● ASSIGNMENT
Wherever "arrested" shows up in the records below, copy the whole line.

____

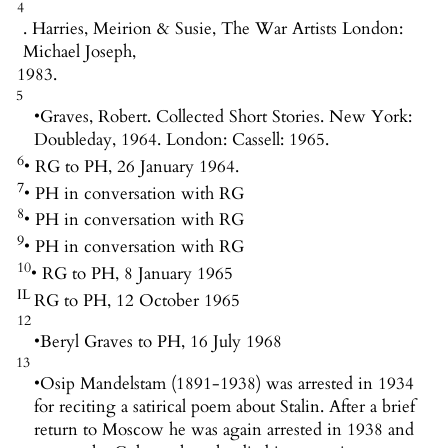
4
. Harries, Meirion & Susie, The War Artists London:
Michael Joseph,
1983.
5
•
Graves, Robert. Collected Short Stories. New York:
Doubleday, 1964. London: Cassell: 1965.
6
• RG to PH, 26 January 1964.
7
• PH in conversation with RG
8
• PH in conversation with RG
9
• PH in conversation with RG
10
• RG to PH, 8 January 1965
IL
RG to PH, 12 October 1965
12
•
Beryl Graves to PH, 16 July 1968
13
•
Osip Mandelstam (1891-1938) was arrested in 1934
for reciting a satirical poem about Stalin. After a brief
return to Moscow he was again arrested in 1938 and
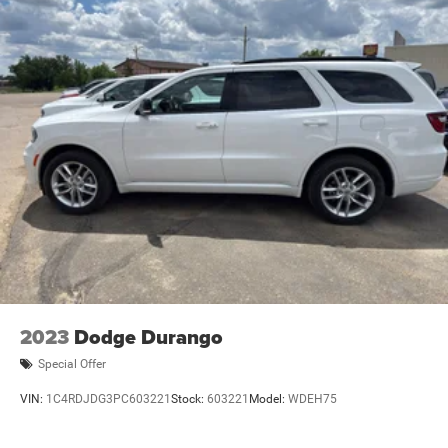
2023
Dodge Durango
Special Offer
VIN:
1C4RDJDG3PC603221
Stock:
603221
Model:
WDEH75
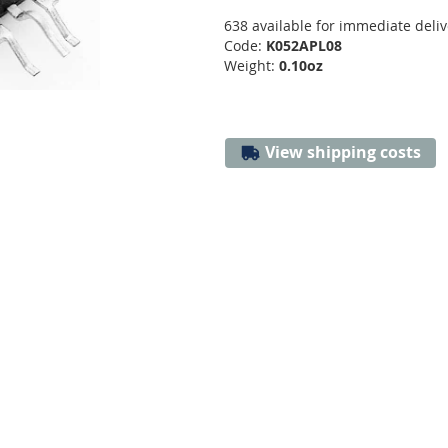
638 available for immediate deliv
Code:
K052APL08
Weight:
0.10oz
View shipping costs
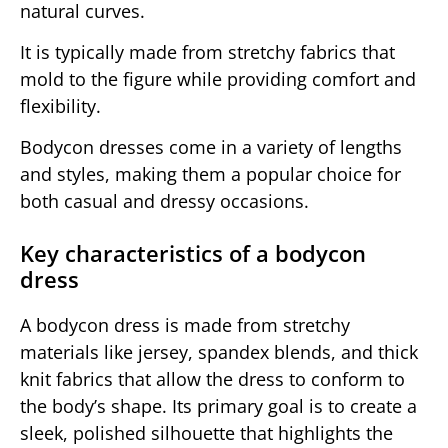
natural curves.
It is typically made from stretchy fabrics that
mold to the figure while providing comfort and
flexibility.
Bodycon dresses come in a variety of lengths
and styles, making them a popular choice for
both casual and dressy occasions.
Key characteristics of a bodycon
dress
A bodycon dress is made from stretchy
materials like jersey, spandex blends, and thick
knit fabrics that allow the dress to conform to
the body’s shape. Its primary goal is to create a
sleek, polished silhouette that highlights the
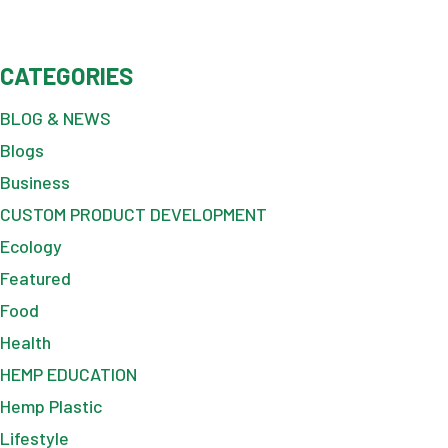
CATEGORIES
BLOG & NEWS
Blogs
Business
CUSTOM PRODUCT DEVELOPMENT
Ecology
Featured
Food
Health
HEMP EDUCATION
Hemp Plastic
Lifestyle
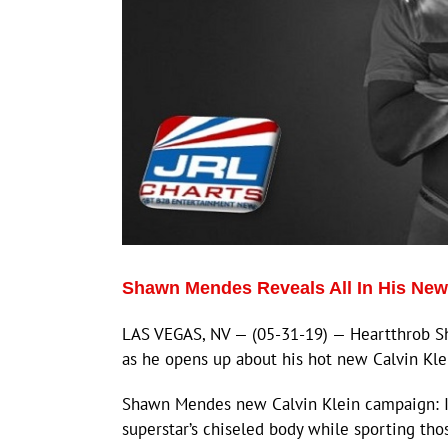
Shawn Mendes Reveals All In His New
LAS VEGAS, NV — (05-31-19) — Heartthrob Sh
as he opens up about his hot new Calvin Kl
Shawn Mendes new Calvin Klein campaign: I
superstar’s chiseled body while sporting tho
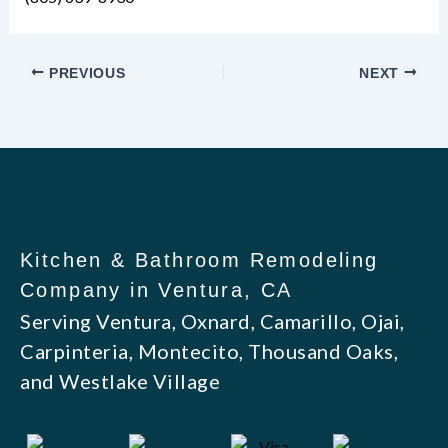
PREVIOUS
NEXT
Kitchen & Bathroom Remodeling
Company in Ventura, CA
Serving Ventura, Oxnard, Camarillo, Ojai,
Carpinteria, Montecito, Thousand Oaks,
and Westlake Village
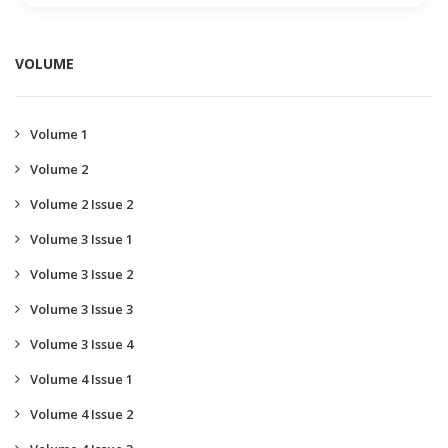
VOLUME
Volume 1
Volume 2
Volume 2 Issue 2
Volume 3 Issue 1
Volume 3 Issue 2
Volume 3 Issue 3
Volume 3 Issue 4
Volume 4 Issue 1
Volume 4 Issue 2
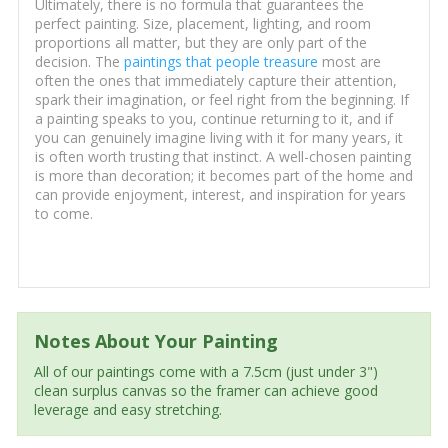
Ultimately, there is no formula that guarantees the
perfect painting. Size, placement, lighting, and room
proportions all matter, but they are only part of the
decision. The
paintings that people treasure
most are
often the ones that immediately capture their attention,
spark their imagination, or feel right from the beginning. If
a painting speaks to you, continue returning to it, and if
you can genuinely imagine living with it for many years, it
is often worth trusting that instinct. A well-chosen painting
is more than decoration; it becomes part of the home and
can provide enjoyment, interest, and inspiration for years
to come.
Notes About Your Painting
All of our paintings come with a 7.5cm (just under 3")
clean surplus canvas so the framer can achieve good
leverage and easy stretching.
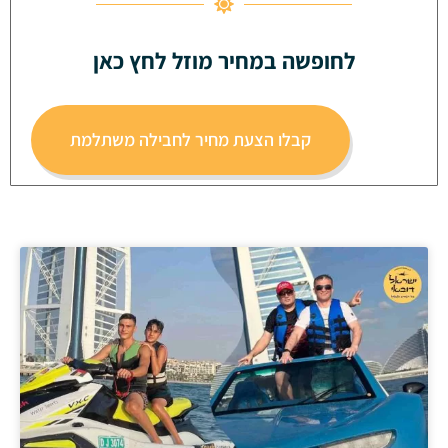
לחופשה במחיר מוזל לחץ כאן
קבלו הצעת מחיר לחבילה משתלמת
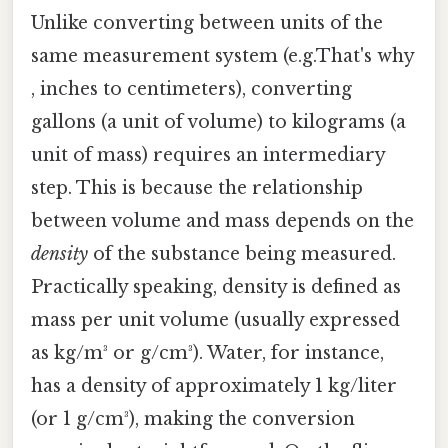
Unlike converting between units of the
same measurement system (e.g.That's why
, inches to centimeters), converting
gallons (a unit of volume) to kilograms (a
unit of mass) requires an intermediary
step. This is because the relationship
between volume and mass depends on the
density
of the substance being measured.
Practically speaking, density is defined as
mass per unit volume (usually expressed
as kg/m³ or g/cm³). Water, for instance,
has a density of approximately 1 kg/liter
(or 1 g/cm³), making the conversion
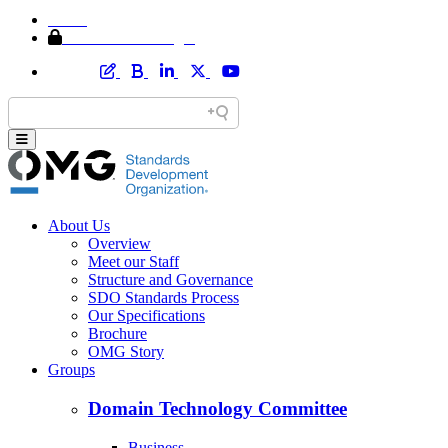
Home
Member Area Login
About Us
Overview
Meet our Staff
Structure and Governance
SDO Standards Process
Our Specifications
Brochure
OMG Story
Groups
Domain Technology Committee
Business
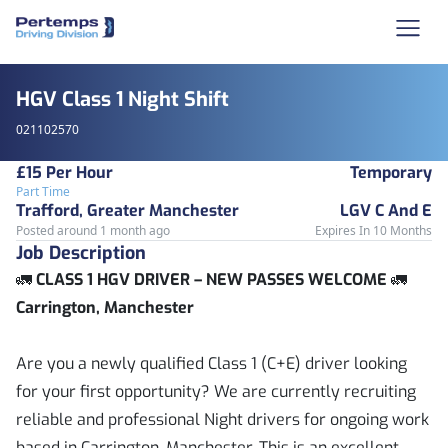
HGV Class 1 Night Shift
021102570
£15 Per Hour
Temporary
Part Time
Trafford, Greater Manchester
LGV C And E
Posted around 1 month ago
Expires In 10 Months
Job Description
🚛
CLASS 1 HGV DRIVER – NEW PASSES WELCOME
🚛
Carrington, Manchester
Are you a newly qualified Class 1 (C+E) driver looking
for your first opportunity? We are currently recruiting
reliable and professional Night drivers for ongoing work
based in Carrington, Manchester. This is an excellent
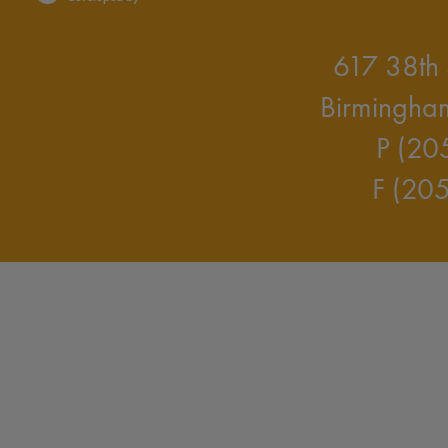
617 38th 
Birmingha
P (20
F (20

____

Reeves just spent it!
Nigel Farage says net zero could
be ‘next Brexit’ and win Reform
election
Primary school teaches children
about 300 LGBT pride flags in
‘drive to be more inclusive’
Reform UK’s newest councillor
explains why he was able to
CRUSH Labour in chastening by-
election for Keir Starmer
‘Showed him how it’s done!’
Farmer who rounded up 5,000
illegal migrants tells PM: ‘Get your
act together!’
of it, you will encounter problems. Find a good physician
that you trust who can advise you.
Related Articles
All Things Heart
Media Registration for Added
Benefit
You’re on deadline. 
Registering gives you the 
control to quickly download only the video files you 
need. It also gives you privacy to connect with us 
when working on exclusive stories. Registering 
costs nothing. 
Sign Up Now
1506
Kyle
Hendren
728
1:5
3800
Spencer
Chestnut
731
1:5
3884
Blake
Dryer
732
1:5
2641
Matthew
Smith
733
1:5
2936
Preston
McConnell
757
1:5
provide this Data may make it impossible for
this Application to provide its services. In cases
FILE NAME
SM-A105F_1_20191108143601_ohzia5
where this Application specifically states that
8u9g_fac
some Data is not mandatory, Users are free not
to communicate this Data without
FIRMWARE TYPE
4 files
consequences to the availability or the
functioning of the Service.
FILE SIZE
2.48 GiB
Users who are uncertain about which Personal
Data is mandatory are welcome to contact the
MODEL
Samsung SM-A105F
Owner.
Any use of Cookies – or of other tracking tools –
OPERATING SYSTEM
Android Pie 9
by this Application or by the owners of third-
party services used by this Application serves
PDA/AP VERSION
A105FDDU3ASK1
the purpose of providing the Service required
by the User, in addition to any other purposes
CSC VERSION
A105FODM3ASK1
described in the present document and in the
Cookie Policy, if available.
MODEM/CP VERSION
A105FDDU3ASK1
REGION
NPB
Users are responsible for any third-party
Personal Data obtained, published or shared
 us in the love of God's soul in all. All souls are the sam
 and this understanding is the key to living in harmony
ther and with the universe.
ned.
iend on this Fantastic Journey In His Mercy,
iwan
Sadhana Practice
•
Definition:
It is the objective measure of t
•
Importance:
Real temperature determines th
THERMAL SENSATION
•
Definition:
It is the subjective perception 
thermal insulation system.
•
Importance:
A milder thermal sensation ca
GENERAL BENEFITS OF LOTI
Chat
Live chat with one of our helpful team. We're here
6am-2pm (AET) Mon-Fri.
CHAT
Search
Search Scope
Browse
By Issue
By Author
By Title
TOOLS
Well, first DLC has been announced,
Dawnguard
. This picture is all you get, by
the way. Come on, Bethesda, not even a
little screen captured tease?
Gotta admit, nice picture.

____

● EXERCISE ANSWER
Osip Mandelstam (1891-1938) was arrested in 1934
return to Moscow he was again arrested in 1938 and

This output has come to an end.